Me había ido para Chicago el fin de semana por cuestiones impostergables de negocios, dejando a Alina, mi bella esposa, en nuestro recién estrenado apartamento de Nueva York. La había dejado en plena luna de miel. No porque acabáramos de casarnos, sino por lo que nos queríamos. Hubiese querido llevármela conmigo, pero era solo dos días. No valía la pena: estaría todo el tiempo ocupado como así fue. Estas dos noches me parecerán una eternidad, me dijo y se negó a que mi hermano Geoffrey se quedara en casa durante mi corta ausencia.
Y me fui. Como tenía mucha prisa en volver me di a tarea de cerrar el negocio lo antes posible.
Como habré podido imaginar, mi mujer aprovecharía su tiempo a solas visitando los museos de la ciudad, haciendo una que otra compra y almorzando sola o con cualquier amiga en uno que restaurante.
Geoffrey, de seguro, la habrá ido a visitar, así se lo aconsejé, e invitado la noche del sábado a ver Cats, su musical favorito en Broadway.
Yo no quise llamarla por teléfono. Además, tuvo todo el tiempo ocupado.

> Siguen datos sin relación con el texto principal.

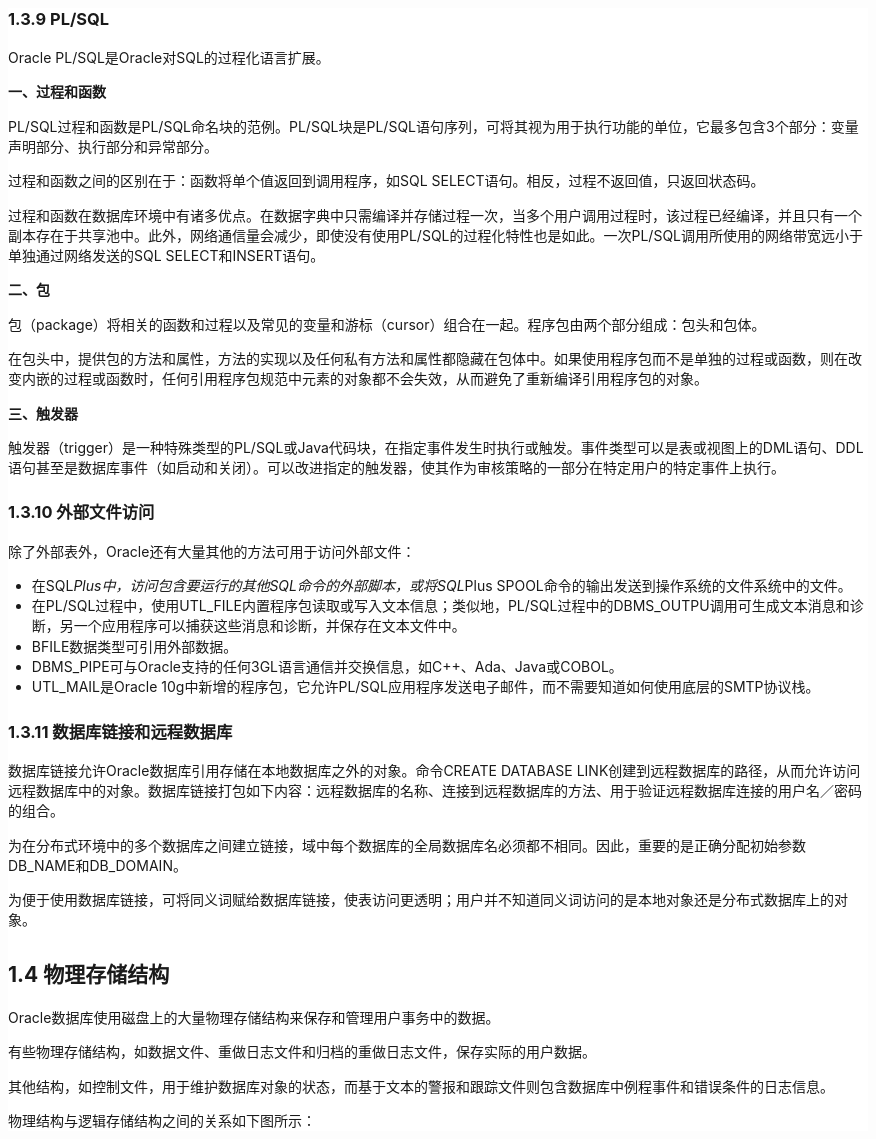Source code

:### 1.3.9 PL/SQL

Oracle PL/SQL是Oracle对SQL的过程化语言扩展。

**一、过程和函数**

PL/SQL过程和函数是PL/SQL命名块的范例。PL/SQL块是PL/SQL语句序列，可将其视为用于执行功能的单位，它最多包含3个部分：变量声明部分、执行部分和异常部分。

过程和函数之间的区别在于：函数将单个值返回到调用程序，如SQL SELECT语句。相反，过程不返回值，只返回状态码。

过程和函数在数据库环境中有诸多优点。在数据字典中只需编译并存储过程一次，当多个用户调用过程时，该过程已经编译，并且只有一个副本存在于共享池中。此外，网络通信量会减少，即使没有使用PL/SQL的过程化特性也是如此。一次PL/SQL调用所使用的网络带宽远小于单独通过网络发送的SQL SELECT和INSERT语句。

**二、包**

包（package）将相关的函数和过程以及常见的变量和游标（cursor）组合在一起。程序包由两个部分组成：包头和包体。

在包头中，提供包的方法和属性，方法的实现以及任何私有方法和属性都隐藏在包体中。如果使用程序包而不是单独的过程或函数，则在改变内嵌的过程或函数时，任何引用程序包规范中元素的对象都不会失效，从而避免了重新编译引用程序包的对象。

**三、触发器**

触发器（trigger）是一种特殊类型的PL/SQL或Java代码块，在指定事件发生时执行或触发。事件类型可以是表或视图上的DML语句、DDL语句甚至是数据库事件（如启动和关闭）。可以改进指定的触发器，使其作为审核策略的一部分在特定用户的特定事件上执行。

### 1.3.10 外部文件访问

除了外部表外，Oracle还有大量其他的方法可用于访问外部文件：

- 在SQL*Plus中，访问包含要运行的其他SQL命令的外部脚本，或将SQL*Plus SPOOL命令的输出发送到操作系统的文件系统中的文件。
- 在PL/SQL过程中，使用UTL_FILE内置程序包读取或写入文本信息；类似地，PL/SQL过程中的DBMS_OUTPU调用可生成文本消息和诊断，另一个应用程序可以捕获这些消息和诊断，并保存在文本文件中。
- BFILE数据类型可引用外部数据。
- DBMS_PIPE可与Oracle支持的任何3GL语言通信并交换信息，如C++、Ada、Java或COBOL。
- UTL_MAIL是Oracle 10g中新增的程序包，它允许PL/SQL应用程序发送电子邮件，而不需要知道如何使用底层的SMTP协议栈。

### 1.3.11 数据库链接和远程数据库

数据库链接允许Oracle数据库引用存储在本地数据库之外的对象。命令CREATE DATABASE LINK创建到远程数据库的路径，从而允许访问远程数据库中的对象。数据库链接打包如下内容：远程数据库的名称、连接到远程数据库的方法、用于验证远程数据库连接的用户名／密码的组合。

为在分布式环境中的多个数据库之间建立链接，域中每个数据库的全局数据库名必须都不相同。因此，重要的是正确分配初始参数DB_NAME和DB_DOMAIN。

为便于使用数据库链接，可将同义词赋给数据库链接，使表访问更透明；用户并不知道同义词访问的是本地对象还是分布式数据库上的对象。

## 1.4 物理存储结构

Oracle数据库使用磁盘上的大量物理存储结构来保存和管理用户事务中的数据。

有些物理存储结构，如数据文件、重做日志文件和归档的重做日志文件，保存实际的用户数据。

其他结构，如控制文件，用于维护数据库对象的状态，而基于文本的警报和跟踪文件则包含数据库中例程事件和错误条件的日志信息。

物理结构与逻辑存储结构之间的关系如下图所示：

Ella tampoco pudo llamarme porque no dejé pista del lugar donde habría de hospedarme y eso, estaba seguro, me lo reprocharía.
Lo que ella no se podría imaginar era que todo me saldría a pedir de boca y que mi ausencia se acortaría. Cogí el primer avión que pude y a medianoche del mismo sábado en que la suponía en el teatro como mi hermano, llegué a Nueva York y me propuse sorprenderla.
Llegué a la puerta del apartamento. Saqué la llave. Cuidadosamente la introduje en la cerradura empeñándome en no despertarla: sabía que Alina tenía un sueño ligero. Me descalcé para evitar ruido y encaminé mis pasos hacia nuestra habitación. El silencio de la casa me decía que lograría sorprenderla. Abrí la puerta del aposento y no supe hacer más.
Si sólo quería darte una sorpresa, cariño.
Supongo que eso dirían mis ojos abiertos, todavía no vidriosos, que miraban hacia el infinito, mientras mi mujer me miraba espantada, sosteniendo todavía el revolver en la mano.